Начали брать в армию, а затем стали приходить известия о погибших мужчинах, уехавших на фронт. По-киргизски эти сообщения, бумагу такую, называли «каракарас» – это значит чёрная бумага. Так её назвали в народе. Когда начали приходить каракарас, то люди начали понимать, что такое война.
Мне было всего 16 лет в 1941 году. Тогда мы слышали о подвиге 28 героев - панфиловцах под Москвой, и у меня возникла мысль поехать и заменить этих героев, но прошло ещё два года, прежде меня взяли в армию в 1943 году.
Я очень хотел служить в 8-й гвардейской дивизии имени Панфилова (прим.- 8-я гвардейская стрелковая Режицкая ордена Ленина Краснознамённая ордена Суворова дивизия имени Героя Советского Союза генерал-майора И. В. Панфилова).
Меня и моих товарищей послали от военкомата на железнодорожную станцию Карасуму. Сам я родился и вырос в горах, никогда не видел ни городов, ни железной дороги. На этой станции мы ждали где-то два дня, а затем погрузились в вагоны. Вот тогда я первый раз увидел поезд.

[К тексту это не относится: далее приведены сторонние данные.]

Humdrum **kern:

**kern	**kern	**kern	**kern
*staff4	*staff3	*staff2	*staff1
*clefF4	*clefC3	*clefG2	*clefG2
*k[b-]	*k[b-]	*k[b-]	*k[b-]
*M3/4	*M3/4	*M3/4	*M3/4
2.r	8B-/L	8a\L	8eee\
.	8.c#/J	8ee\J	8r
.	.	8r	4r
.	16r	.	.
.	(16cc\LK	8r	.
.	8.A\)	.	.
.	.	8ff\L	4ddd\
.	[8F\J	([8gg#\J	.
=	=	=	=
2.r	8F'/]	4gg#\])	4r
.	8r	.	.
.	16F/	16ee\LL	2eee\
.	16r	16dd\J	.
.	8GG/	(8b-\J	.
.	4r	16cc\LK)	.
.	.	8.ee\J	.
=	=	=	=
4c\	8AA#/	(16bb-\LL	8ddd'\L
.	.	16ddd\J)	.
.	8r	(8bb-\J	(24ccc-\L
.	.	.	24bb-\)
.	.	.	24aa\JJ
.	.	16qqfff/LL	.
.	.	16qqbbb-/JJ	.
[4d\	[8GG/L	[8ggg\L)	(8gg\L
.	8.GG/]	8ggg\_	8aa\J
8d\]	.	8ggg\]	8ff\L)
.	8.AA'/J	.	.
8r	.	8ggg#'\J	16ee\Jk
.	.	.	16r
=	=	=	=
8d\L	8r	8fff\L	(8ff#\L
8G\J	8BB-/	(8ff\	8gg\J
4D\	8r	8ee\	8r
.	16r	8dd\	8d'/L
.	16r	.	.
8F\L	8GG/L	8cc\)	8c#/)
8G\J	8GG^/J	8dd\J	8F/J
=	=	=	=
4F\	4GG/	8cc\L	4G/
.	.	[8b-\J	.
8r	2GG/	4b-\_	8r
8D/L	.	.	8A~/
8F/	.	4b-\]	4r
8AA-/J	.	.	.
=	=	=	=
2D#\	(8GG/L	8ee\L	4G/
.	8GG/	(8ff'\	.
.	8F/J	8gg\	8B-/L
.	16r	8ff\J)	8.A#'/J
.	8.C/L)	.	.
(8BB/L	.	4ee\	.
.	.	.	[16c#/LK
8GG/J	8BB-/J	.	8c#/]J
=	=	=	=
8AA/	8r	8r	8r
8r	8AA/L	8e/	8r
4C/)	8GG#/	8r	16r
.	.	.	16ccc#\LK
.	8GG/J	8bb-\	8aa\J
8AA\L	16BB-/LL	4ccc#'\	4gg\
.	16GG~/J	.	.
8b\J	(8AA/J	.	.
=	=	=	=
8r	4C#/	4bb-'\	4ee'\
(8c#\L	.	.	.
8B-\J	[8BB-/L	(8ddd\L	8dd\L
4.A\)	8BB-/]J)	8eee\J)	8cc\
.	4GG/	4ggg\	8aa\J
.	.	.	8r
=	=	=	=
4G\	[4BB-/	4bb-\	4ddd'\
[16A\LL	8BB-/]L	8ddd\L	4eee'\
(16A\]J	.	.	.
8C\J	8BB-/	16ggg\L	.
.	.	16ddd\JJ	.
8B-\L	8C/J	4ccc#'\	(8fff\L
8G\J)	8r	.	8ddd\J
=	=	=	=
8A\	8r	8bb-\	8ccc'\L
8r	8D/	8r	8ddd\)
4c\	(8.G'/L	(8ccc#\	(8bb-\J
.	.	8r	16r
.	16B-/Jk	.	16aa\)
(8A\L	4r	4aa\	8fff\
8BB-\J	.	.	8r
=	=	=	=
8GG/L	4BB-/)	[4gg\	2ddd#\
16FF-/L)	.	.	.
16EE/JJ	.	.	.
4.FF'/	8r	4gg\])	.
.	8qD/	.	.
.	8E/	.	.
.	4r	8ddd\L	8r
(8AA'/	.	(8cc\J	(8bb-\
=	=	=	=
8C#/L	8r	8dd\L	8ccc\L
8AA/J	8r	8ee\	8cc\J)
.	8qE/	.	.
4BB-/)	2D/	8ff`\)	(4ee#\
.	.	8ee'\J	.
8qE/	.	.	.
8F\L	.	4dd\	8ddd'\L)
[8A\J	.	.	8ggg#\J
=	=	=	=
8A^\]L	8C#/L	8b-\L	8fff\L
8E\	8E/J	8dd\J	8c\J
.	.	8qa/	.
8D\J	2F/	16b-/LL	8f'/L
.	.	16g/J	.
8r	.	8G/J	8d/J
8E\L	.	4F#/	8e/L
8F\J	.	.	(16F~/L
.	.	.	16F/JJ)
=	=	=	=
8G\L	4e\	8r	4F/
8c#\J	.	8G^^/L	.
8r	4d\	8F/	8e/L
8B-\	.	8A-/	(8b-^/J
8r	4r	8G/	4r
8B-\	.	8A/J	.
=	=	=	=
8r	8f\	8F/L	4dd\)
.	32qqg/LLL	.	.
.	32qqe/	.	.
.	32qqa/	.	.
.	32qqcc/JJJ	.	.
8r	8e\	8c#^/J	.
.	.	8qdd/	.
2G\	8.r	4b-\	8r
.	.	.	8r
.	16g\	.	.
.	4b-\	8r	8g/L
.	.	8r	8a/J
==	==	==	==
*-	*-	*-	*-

Мы поехали на нем через Узбекистан, Таджикистан, Казахстан, но куда везут нас - мы не знали. Приехали в город Алма-Ату, попали в 19-й запасной стрелковый полк. Вот там мы и прошли наше обучение на воина: копали окопы, траншеи, стреляли, нас готовили на пулемётчиков (пулемёт Максим).
После окончания обучения нас оправили на фронт. Хорошо проводили, с оркестром и напутственными словами. Тысячи людей поехали на фронт, и никто не знал, вернётся он живым или нет.
Проезжали Москву, но нам не разрешили вступать на её землю, просто двери открыли и так смотрели на неё из вагонов. Мы ехали на север в сторону Ленинграда. На половине пути, на станции Бологое, повернули назад.
Выгрузили нас в одном месте, посчитали, как овец, всех. Пошли пешком в расположение дивизии – оказывается, мы попали в Панфиловскую дивизию, тогда только об этом и узнали. Фронтовики встретили нас, а у них на груди значок «Гвардия», очень красиво смотрится. Мы все тоже захотели такой иметь, а вот останемся ли живы - об этом мало тогда кто думал.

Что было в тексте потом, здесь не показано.